How The Book of Boba Fett Fixes a Major Darksaber Plot Hole from The Mandalorian

Din might be an "apostate" but he now holds a better claim to the throne of Mandalore than Bo-Katan Kryze ever did.

The Mandalorian Darksaber
Photo: Lucasfilm

This Star Wars article contains spoilers for The Book of Boba Fett and The Mandalorian.

The Book of Boba Fett took a break from mobsters, bacta tanks, and long walks through the desert in “Return of the Mandalorian.” As the title suggests, the fifth episode instead revisits some of the loose threads still dangling after The Mandalorian season 2 finale. Din Djarin is back to his life as a bounty hunter but still not feeling great about the little Baby Yoda he gave away to the Jedi. And he now carries another heavy burden: Din is the rightful wielder of the legendary Darksaber, and therefore the heir to the throne of Mandalore.

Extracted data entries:
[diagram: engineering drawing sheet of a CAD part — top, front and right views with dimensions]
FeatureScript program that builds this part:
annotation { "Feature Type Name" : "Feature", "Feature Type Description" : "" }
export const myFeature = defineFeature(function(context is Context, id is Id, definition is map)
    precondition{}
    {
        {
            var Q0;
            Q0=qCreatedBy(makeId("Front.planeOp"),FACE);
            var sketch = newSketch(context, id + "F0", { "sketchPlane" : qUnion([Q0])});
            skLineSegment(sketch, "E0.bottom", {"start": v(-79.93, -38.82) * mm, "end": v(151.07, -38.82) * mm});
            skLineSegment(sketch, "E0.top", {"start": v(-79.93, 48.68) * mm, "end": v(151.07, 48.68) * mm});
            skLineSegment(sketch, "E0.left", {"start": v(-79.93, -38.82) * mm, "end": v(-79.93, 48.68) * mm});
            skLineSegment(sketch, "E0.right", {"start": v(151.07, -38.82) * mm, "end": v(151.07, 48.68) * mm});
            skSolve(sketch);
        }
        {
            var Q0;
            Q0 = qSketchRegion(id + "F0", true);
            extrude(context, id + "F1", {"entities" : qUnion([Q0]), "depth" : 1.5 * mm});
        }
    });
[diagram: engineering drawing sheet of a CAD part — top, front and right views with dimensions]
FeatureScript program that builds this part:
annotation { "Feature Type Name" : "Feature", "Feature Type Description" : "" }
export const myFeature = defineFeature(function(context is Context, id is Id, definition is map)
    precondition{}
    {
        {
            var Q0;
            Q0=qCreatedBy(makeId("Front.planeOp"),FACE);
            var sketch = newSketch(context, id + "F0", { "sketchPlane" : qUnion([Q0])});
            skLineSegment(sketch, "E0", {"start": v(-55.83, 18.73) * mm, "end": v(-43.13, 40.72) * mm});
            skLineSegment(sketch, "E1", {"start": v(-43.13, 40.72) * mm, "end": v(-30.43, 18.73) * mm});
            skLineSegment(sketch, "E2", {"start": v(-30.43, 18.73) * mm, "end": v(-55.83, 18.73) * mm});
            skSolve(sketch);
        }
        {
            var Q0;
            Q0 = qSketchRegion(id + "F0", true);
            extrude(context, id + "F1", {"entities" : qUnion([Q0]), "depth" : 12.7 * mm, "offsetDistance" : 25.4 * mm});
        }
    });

List of tasks:
1. Answer these questions about the Darksaber article:
(a) Whose claim to the throne of Mandalore does Din's claim surpass?
(b) What is the title of the fifth episode of The Book of Boba Fett?
(c) What life is Din back to?
2. Can you carry the Darksaber article on past its last sentence?

Task-by-task answers:
1.
(a) Bo-Katan Kryze's.
(b) "Return of the Mandalorian."
(c) His life as a bounty hunter.

2.
We learn pretty quickly in “Return of the Mandalorian” that Din has yet to truly master the weapon. When he uses the blade to take out a group of Klatooinian scum, he does it not with the elegance of a samurai but with the clumsiness of a big brute in beskar armor. Din somehow even manages to hurt himself during the fight sequence, singeing his left leg with the saber’s red hot blade. It’s why he limps for much of the rest of the episode.

Luckily, he finally reunites with the Armorer (Emily Swallow), the leader of his covert, who begins training him in the ways of the Darksaber, a moment that echoes Sabine Wren‘s own training with the weapon on Rebels. The Armorer actually indirectly references Sabine while explaining the long, tragic history of the blade. It’s also during this scene that The Book of Boba Fett clears up a major Star Wars plot hole from The Mandalorian.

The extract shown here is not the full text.